Stated task 1:
In the text about the album Täältä tullaan Venäjä, rewrite the passage between "Täältä tullaan Venäjä (Finnish" and "platinum in 1997.", inclusive, switching "huge success" to "major success".
Stated task 2:
According to the text about the album Täältä tullaan Venäjä, why did Hassisen Kone dedicate their 1981 Christmas song "On jouluyö, nyt laulaa saa" to two Yleisradio reporters?

Page text:
Studio album by Hassisen Kone
- Released: August 1980
- Recorded: June 1980
- Genre: New wave, punk rock
- Length: 35:28
- Label: Poko Records
- Producer: Pantse Syrjä

Hassisen Kone chronology
|  | Täältä tullaan Venäjä (1980) | Rumat sävelet (1981) |

= Täältä tullaan Venäjä =

Täältä tullaan Venäjä (Finnish for "Russia Here We Come") is the debut album of Hassisen Kone. It was released in 1980, shortly after the newly formed band had won the Finnish Rock championship. The outspoken lyrics of the opening track "Rappiolla" shocked, among others, Yleisradio reporters Anneli Tempakka and Maija Dahlgren, who started protesting against indecency in rock lyrics. In response to this, the band humorously dedicated their 1981 Christmas song "On jouluyö, nyt laulaa saa" to the reporters. "Rappiolla" became one of Hassisen Kone's biggest hits.

Täältä tullaan Venäjä was produced by Eppu Normaali guitarist Pantse Syrjä. Eppu Normaali's 1979 album Maximum Jee&Jee had originally influenced Ismo Alanko to form Hassisen Kone.

The album was a huge success in Finland, and it was certified platinum in 1997.

Given information:

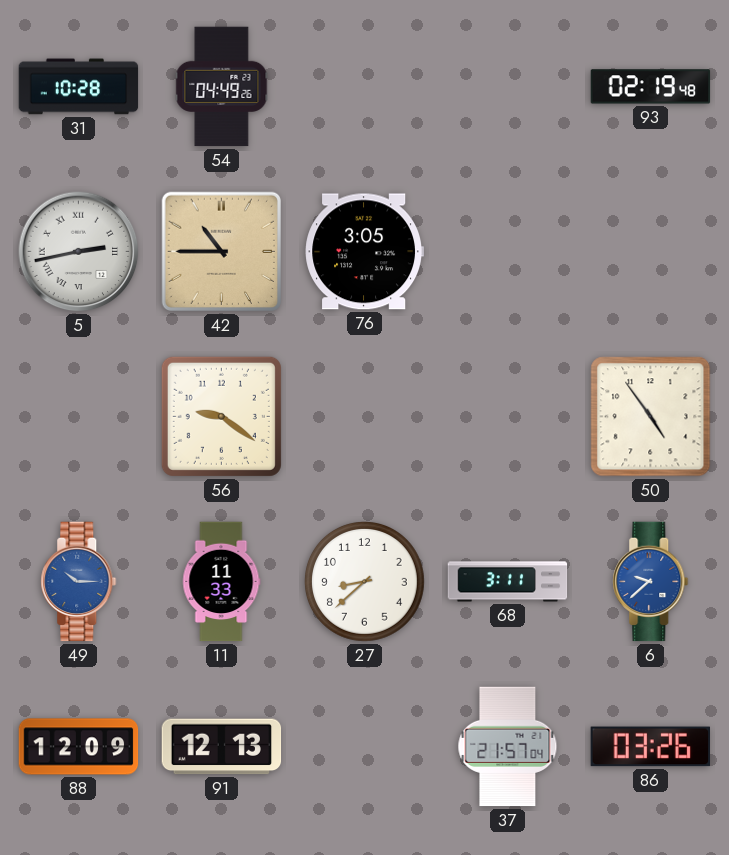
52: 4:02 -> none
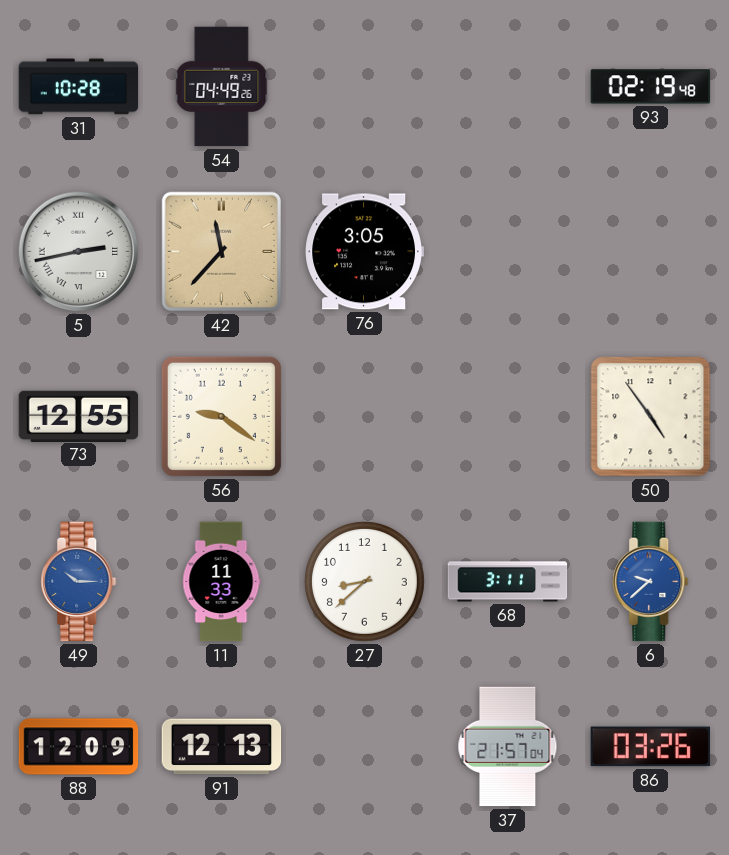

Final answer 1:
Täältä tullaan Venäjä (Finnish for "Russia Here We Come") is the debut album of Hassisen Kone. It was released in 1980, shortly after the newly formed band had won the Finnish Rock championship. The outspoken lyrics of the opening track "Rappiolla" shocked, among others, Yleisradio reporters Anneli Tempakka and Maija Dahlgren, who started protesting against indecency in rock lyrics. In response to this, the band humorously dedicated their 1981 Christmas song "On jouluyö, nyt laulaa saa" to the reporters. "Rappiolla" became one of Hassisen Kone's biggest hits.

Täältä tullaan Venäjä was produced by Eppu Normaali guitarist Pantse Syrjä. Eppu Normaali's 1979 album Maximum Jee&Jee had originally influenced Ismo Alanko to form Hassisen Kone.

The album was a major success in Finland, and it was certified platinum in 1997.

Final answer 2:
The outspoken lyrics of "Rappiolla" shocked Yleisradio reporters Anneli Tempakka and Maija Dahlgren, who then began protesting against indecency in rock lyrics. The band responded by humorously dedicating the Christmas song to them.